Stored data entries

• • • •

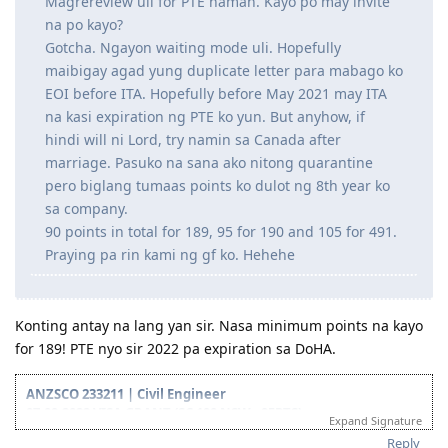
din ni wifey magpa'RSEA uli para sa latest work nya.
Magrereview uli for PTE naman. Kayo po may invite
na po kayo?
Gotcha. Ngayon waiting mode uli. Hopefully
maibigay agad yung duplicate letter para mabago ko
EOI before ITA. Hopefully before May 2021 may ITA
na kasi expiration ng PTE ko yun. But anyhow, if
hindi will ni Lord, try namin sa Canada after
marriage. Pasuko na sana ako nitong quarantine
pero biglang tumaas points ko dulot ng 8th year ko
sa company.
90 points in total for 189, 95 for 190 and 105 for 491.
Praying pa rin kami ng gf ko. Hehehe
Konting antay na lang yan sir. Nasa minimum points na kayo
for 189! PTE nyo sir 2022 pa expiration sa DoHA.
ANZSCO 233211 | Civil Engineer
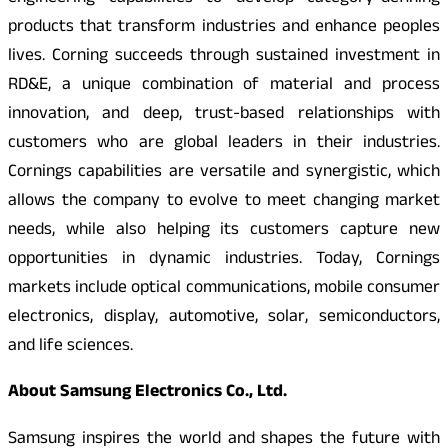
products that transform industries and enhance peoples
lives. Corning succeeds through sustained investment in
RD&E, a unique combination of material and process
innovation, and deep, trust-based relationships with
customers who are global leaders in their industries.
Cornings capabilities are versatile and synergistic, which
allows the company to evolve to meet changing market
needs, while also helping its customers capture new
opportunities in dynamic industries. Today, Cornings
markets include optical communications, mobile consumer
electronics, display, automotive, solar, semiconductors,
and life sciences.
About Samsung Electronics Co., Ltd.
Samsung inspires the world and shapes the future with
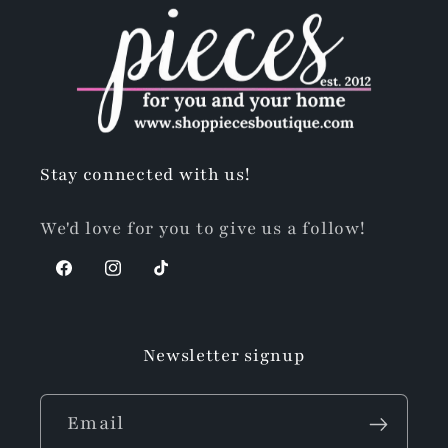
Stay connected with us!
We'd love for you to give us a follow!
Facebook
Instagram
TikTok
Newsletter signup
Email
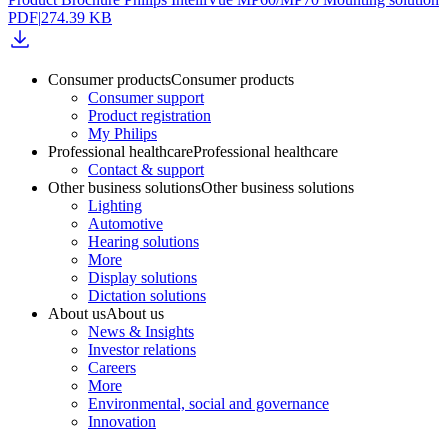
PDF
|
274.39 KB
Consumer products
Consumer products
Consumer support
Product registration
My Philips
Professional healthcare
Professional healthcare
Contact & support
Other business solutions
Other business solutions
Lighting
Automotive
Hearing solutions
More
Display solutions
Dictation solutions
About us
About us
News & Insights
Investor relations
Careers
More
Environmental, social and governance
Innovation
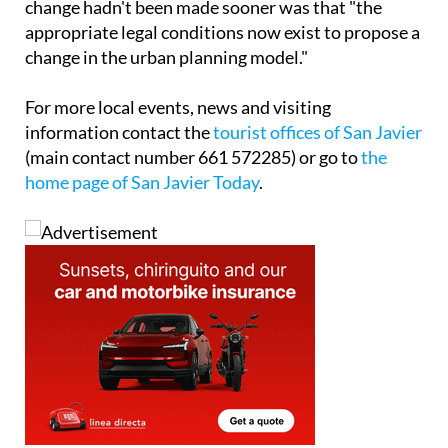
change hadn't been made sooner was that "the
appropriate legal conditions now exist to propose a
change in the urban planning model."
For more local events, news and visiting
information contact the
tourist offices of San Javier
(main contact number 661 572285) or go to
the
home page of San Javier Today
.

• • • •

WHAT YOU ARE ASKED TO DO ▸
With all pictures removed, reproduce the lines from the top of the entries above through the line containing "90 points in", exactly as written.

RESULT BELOW ▸
din ni wifey magpa'RSEA uli para sa latest work nya.
Magrereview uli for PTE naman. Kayo po may invite
na po kayo?
Gotcha. Ngayon waiting mode uli. Hopefully
maibigay agad yung duplicate letter para mabago ko
EOI before ITA. Hopefully before May 2021 may ITA
na kasi expiration ng PTE ko yun. But anyhow, if
hindi will ni Lord, try namin sa Canada after
marriage. Pasuko na sana ako nitong quarantine
pero biglang tumaas points ko dulot ng 8th year ko
sa company.
90 points in total for 189, 95 for 190 and 105 for 491.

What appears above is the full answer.